The classic failures were railroad bonds in the late 19th and early 20th century.
Railroads loved ultra-long maturities because they matched the lifespan of tracks and bridges.
Investors loved them because “America is growing forever”.
Many of those companies did not.
When railroads went bankrupt, bondholders were wiped out or forced into deep restructurings decades before maturity.
The bonds did not reach year 100, they died with the issuer.
Municipal century bonds also failed. Cities like Detroit issued very long-dated bonds in the early 1900s. Detroit’s 2013 bankruptcy showed the flaw in the idea that cities are immortal.
Holders of long-dated Detroit paper took severe haircuts.
Again, the bonds existed on paper, but the promise of 100 years was fiction.
Public utility bonds failed too.
Electric, gas, and water companies issued ultra-long bonds assuming stable monopolies.
When regulation changed, companies collapsed or were reorganised, and the bonds defaulted or were converted at a loss.
The lesson history teaches very clearly is that a 100-year bond is not about maturity, it is a bet on institutional survival.
In the US, corporations and cities routinely die before a century passes.
Governments with monetary sovereignty USUALLY don’t but there ARE exceptions.
Imperial Russia, bonds repudiated after the 1917 Bolshevik Revolution, investors got nothing despite full monetary sovereignty before collapse.
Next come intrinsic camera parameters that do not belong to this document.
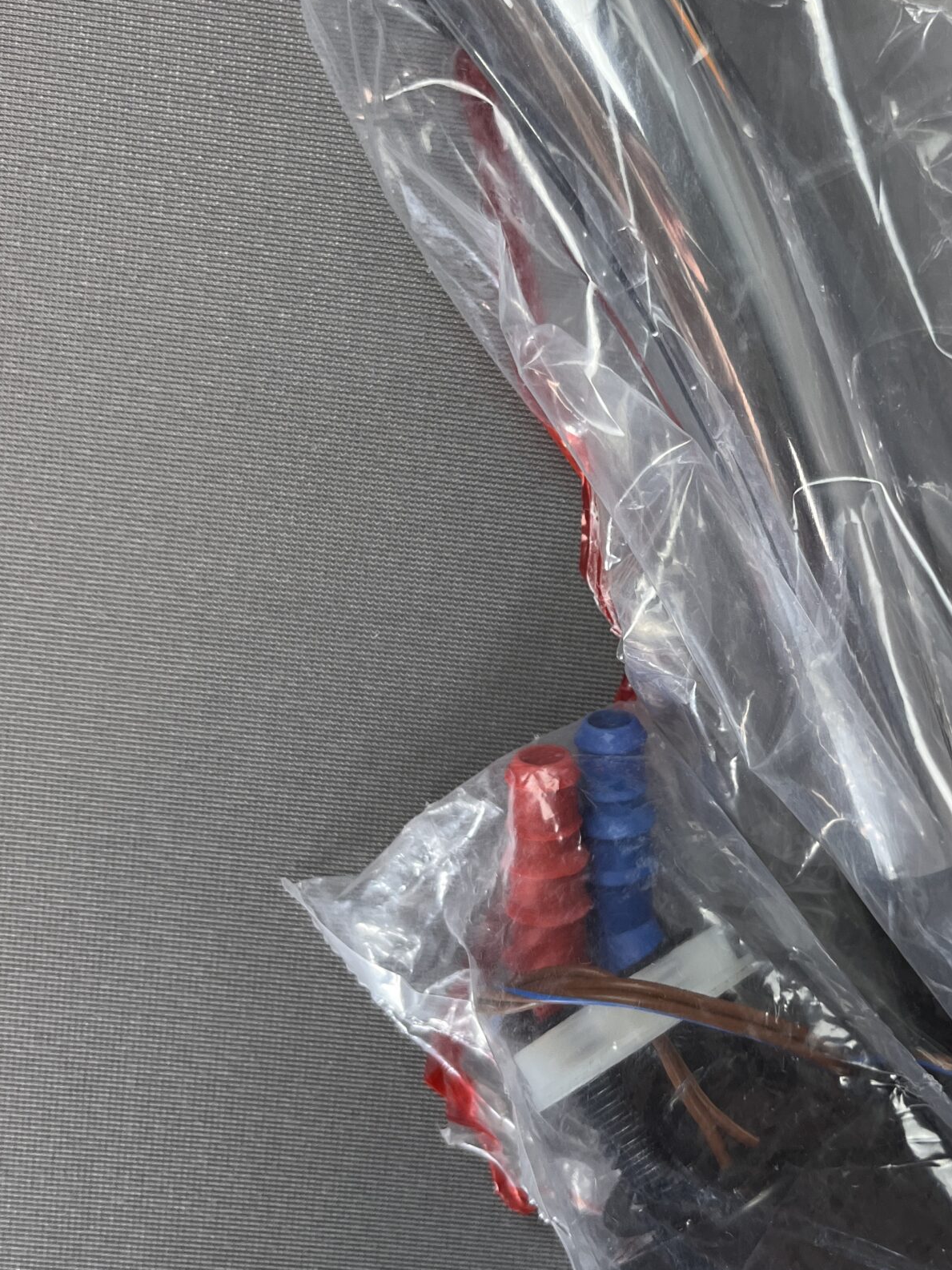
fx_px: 1540
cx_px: 722
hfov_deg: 33.6
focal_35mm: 42
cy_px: 623
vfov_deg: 44.8
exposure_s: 1/100
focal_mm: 5.1
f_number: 1.6
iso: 100
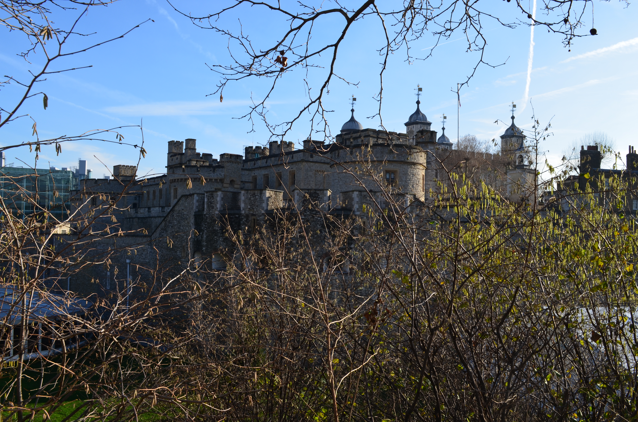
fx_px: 637
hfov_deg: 53.2
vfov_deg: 36.7
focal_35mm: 36
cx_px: 319
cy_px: 211
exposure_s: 1/125
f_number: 11
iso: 180
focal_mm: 24
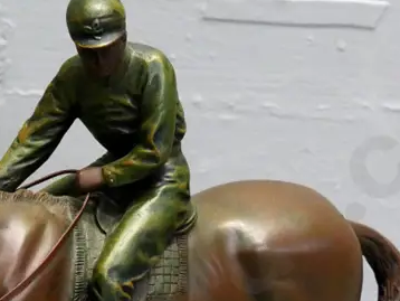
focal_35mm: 183
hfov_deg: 10.8
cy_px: 358
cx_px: 124
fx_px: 2116
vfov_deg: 8.0
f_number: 5
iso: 3200
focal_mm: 32
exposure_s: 1/125
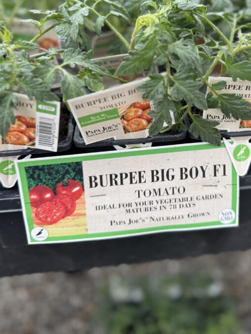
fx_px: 348
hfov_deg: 39.3
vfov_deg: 49.7
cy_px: 93
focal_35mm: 36
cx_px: 162
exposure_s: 1/358
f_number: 1.78
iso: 80
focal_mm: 6.76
Germany, Weimar-era hyperinflation destroyed bond value after WWI, later Reich debt was restructured or written down after WWII.
Austria-Hungary, imperial sovereign bonds died with the empire in 1918, successor states refused to honour joint debt.
China, imperial and republican bonds were repudiated after 1949 by the PRC, continuity of the state was rejected.
Argentina, repeated sovereign defaults and restructurings since 2001 show monetary sovereignty does not prevent long-dated bond losses.